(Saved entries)

════════

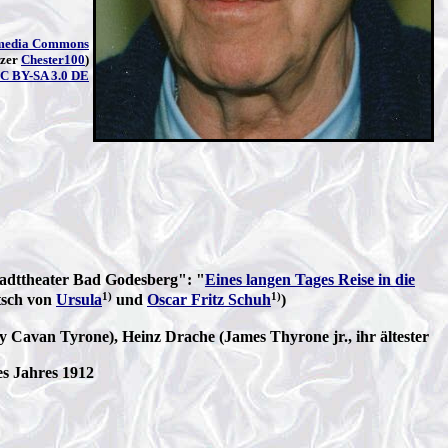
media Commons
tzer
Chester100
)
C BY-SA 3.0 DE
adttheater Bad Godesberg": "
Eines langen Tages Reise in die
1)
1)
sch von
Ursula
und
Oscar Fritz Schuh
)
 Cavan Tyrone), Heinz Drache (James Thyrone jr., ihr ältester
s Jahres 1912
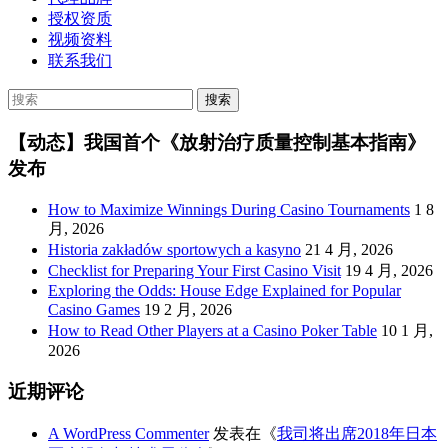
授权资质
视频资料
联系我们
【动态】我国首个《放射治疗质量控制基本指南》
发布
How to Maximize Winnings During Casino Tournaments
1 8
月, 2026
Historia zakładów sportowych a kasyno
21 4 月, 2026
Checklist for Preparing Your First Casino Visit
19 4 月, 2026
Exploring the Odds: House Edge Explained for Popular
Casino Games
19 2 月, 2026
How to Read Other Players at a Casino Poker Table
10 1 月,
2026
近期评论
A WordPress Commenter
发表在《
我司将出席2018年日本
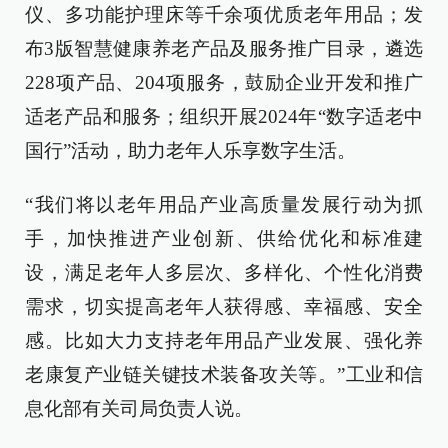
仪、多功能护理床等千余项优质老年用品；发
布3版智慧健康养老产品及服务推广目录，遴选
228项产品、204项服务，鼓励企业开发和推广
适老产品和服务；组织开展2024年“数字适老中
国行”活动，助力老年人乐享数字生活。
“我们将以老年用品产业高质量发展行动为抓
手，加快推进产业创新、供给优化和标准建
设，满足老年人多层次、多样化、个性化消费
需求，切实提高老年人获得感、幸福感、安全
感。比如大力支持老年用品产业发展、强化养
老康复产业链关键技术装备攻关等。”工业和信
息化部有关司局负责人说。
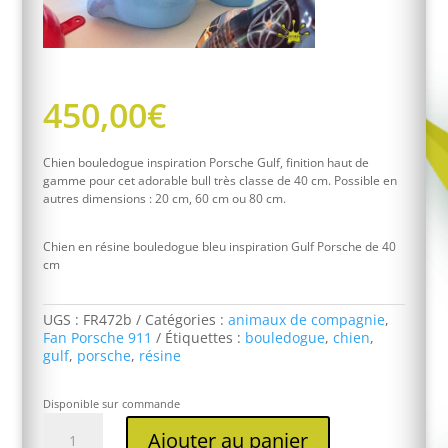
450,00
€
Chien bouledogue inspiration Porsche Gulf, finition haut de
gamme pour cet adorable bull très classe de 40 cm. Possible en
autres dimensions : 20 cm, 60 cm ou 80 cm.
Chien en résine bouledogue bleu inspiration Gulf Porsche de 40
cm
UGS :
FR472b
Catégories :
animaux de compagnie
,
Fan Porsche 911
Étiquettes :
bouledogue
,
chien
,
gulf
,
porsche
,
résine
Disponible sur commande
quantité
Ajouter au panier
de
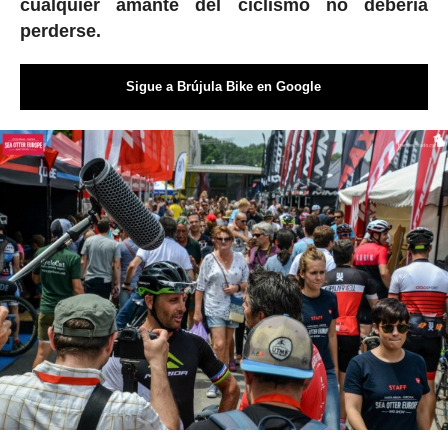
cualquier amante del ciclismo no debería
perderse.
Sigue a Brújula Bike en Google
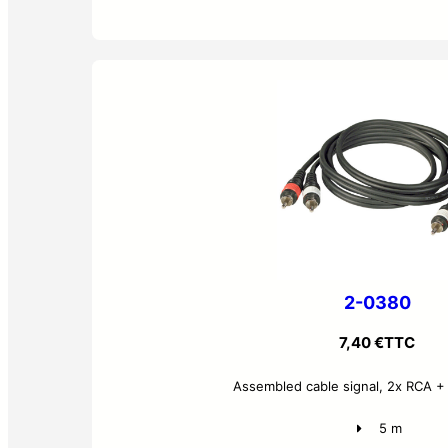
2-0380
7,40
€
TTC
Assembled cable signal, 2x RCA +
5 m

════════

Work to be completed — Leave out the images and copy all remaining data word for word.

Output —
media Commons
tzer
Chester100
)
C BY-SA 3.0 DE
adttheater Bad Godesberg": "
Eines langen Tages Reise in die
1)
1)
sch von
Ursula
und
Oscar Fritz Schuh
)
 Cavan Tyrone), Heinz Drache (James Thyrone jr., ihr ältester
s Jahres 1912
授权资质
视频资料
联系我们
【动态】我国首个《放射治疗质量控制基本指南》
发布
How to Maximize Winnings During Casino Tournaments
1 8
月, 2026
Historia zakładów sportowych a kasyno
21 4 月, 2026
Checklist for Preparing Your First Casino Visit
19 4 月, 2026
Exploring the Odds: House Edge Explained for Popular
Casino Games
19 2 月, 2026
How to Read Other Players at a Casino Poker Table
10 1 月,
2026
近期评论
A WordPress Commenter
发表在《
我司将出席2018年日本
仪、多功能护理床等千余项优质老年用品；发
布3版智慧健康养老产品及服务推广目录，遴选
228项产品、204项服务，鼓励企业开发和推广
适老产品和服务；组织开展2024年“数字适老中
国行”活动，助力老年人乐享数字生活。
“我们将以老年用品产业高质量发展行动为抓
手，加快推进产业创新、供给优化和标准建
设，满足老年人多层次、多样化、个性化消费
需求，切实提高老年人获得感、幸福感、安全
感。比如大力支持老年用品产业发展、强化养
老康复产业链关键技术装备攻关等。”工业和信
息化部有关司局负责人说。
450,00
€
Chien bouledogue inspiration Porsche Gulf, finition haut de
gamme pour cet adorable bull très classe de 40 cm. Possible en
autres dimensions : 20 cm, 60 cm ou 80 cm.
Chien en résine bouledogue bleu inspiration Gulf Porsche de 40
cm
UGS :
FR472b
Catégories :
animaux de compagnie
,
Fan Porsche 911
Étiquettes :
bouledogue
,
chien
,
gulf
,
porsche
,
résine
Disponible sur commande
quantité
Ajouter au panier
de
cualquier amante del ciclismo no debería
perderse.
Sigue a Brújula Bike en Google
2-0380
7,40
€
TTC
Assembled cable signal, 2x RCA +
5 m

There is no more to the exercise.